Seria só por ser festa?
- Que, para além de
D. João IV e Florbela Espanca, nasceram na vila D. Catarina de Bragança, que
foi Rainha de Inglaterra por casamento com Carlos II, Salvador de Brito
Pereira, pai de S. João de Brito, Martim Afonso de Sousa, fundador do Rio de
Janeiro, Públia Hortênsia da Costa, poetisa, percursora de Florbela, Henrique
Pousão, mestre da pintura impressionista, Bento de Jesus Caraça, matemático e
político, Couto Jardim, médico e benemérito com o seu nome ligado a várias
instituições humanitárias calipolenses, Manuel Lopes, dito Palangana, pintor e
escultor com obras espalhadas por todos os cantos da cidade, como o fresco do
Posto de Turismo (ver imagem), o monumento a Couto Jardim e o restauro das
figuras cerâmicas da representação da morte de S. Francisco de Assis, na Igreja
dos Capuchos, Manuel Lereno, actor teatral, e Nuno Portas, arquitecto, este
felizmente vivo e em actividade.
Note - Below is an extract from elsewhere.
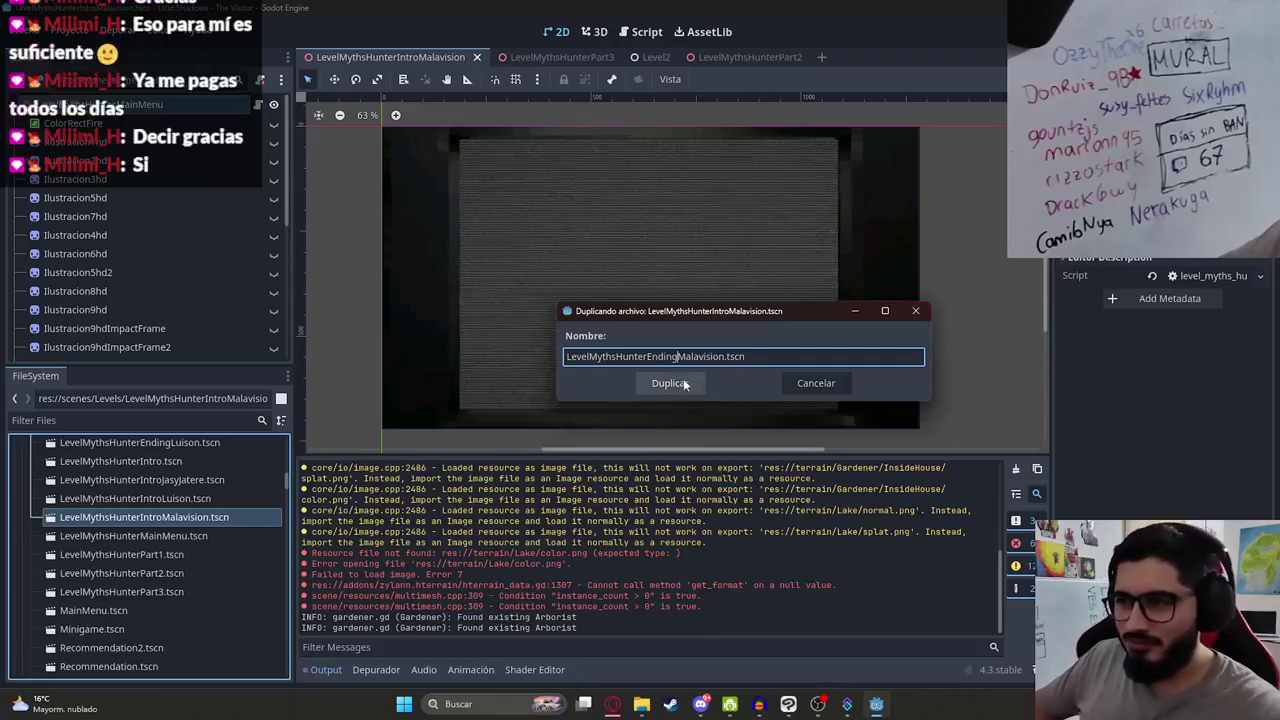
{"action": "left_click_drag", "start_coordinate": [660, 316], "coordinate": [618, 310]}
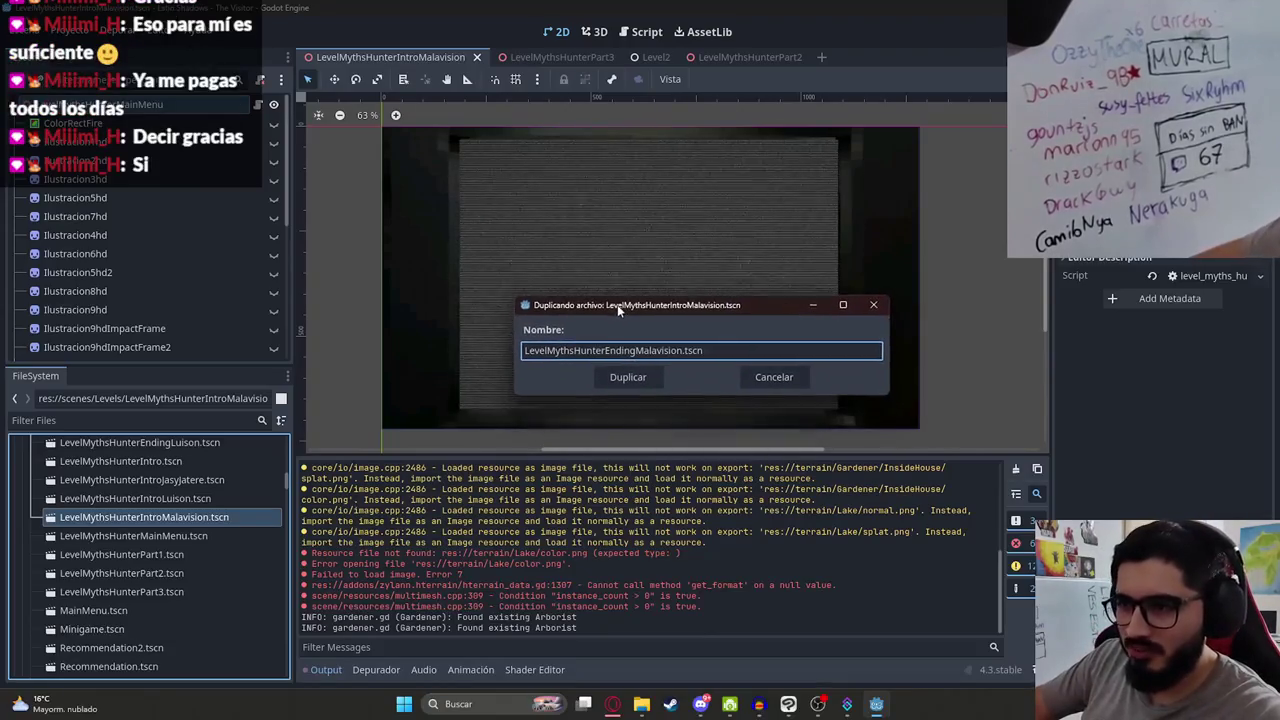
{"action": "left_click", "coordinate": [616, 379]}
Voltando a D. Catarina de Bragança, lembremos
que foi ela quem introduziu o hábito do chá das 5 na corte inglesa, e deu o
nome ao bairro nova-iorquino de Queen’s,
onde tem uma estátua- cuja cópia está em Lisboa, no Parque das Nações
-, ligando perenemente a Vila Ducal à Grande Maçã: VV = NY!!. Que me perdoem John Kander e Fred
Ebb, Frank Sinatra e Lisa Minnelli, mas não soube resistir! Dava tudo para
ouvir esta versão nas Festas de 2015, depois de arranjada por alguém que de música
seja entendedor.
- Que, nas largadas
de touros que tiveram lugar nas três manhãs dos dias festivos, não se assistiu
a actos de temeridade, próprios destas manifestações, por parte dos machos para
impressionarem as moças, mas a uma festa em que vimos também algumas meninas a
fugirem diante das feras que, pareciam cientes de não estarem ali para magoar
ninguém. O único ferido foi um dos bovinos que, ao descer da caminheta que o
transportou “partiu uma mão da frente” no dizer de um espectador ao meu lado.
- Que, para além das
unidades hoteleiras de altíssimo prestígio e qualidade, nos podemos aboletar em
excelentes estabelecimentos sem ter de recorrer a empréstimos bancários, como
foi o meu caso no “Solar dos Mascarenhas”, um três estrelas a 50 metros do
Palácio, que me obrigou a vir cá fora verificar se não teriam surripiado uma ou
mesmo duas estrelas da insígnia na fachada. A começar pelo discreto e acertado
projecto arquitectónico do conjunto, os quartos e suites, os pátios interiores - um dos quais com piscina -, o lauto pequeno-almoço,
a cortesia dos anfitriões e a conta final indolor, tudo contribuiu para gravar
na memória esta curta estadia em terras alentejanas.
- Que, à noite, a
caminhada do centro ao terreiro das Festas dos Capuchos, sob um magnífico céu
estrelado, se fez com calma e na boa paz do Senhor, sem atropelos ou
altercações (devo assinalar que não assisti, durante as festas, nem a uma troca
azeda de palavras, mesmo entre aqueles visivelmente desasados por uns
chumbinhos). É certo que os “Irmãos Verdades” não são o Justin Bieber ou a Miley
Cyrus, que as bifanas, cacholeira e sangria dos Escuteiros do 636, não chegam
aos calcanhares das pizzas de 60 euros do José Avilez , mas quem me diz que eu
trocaria os agradáveis momentos que passei por qualquer outra coisa, mesmo a
mais sofisticada?
- Que, o fogo de
artifício, que durante uma boa meia hora nos encheu olhos e ouvidos, quase nos
caindo no prato, de tão colorido e feérico me levou a exprimir no título o
exagero de uma das convivas: “Dubai on Capuchos!” Quando estalou o último PUM!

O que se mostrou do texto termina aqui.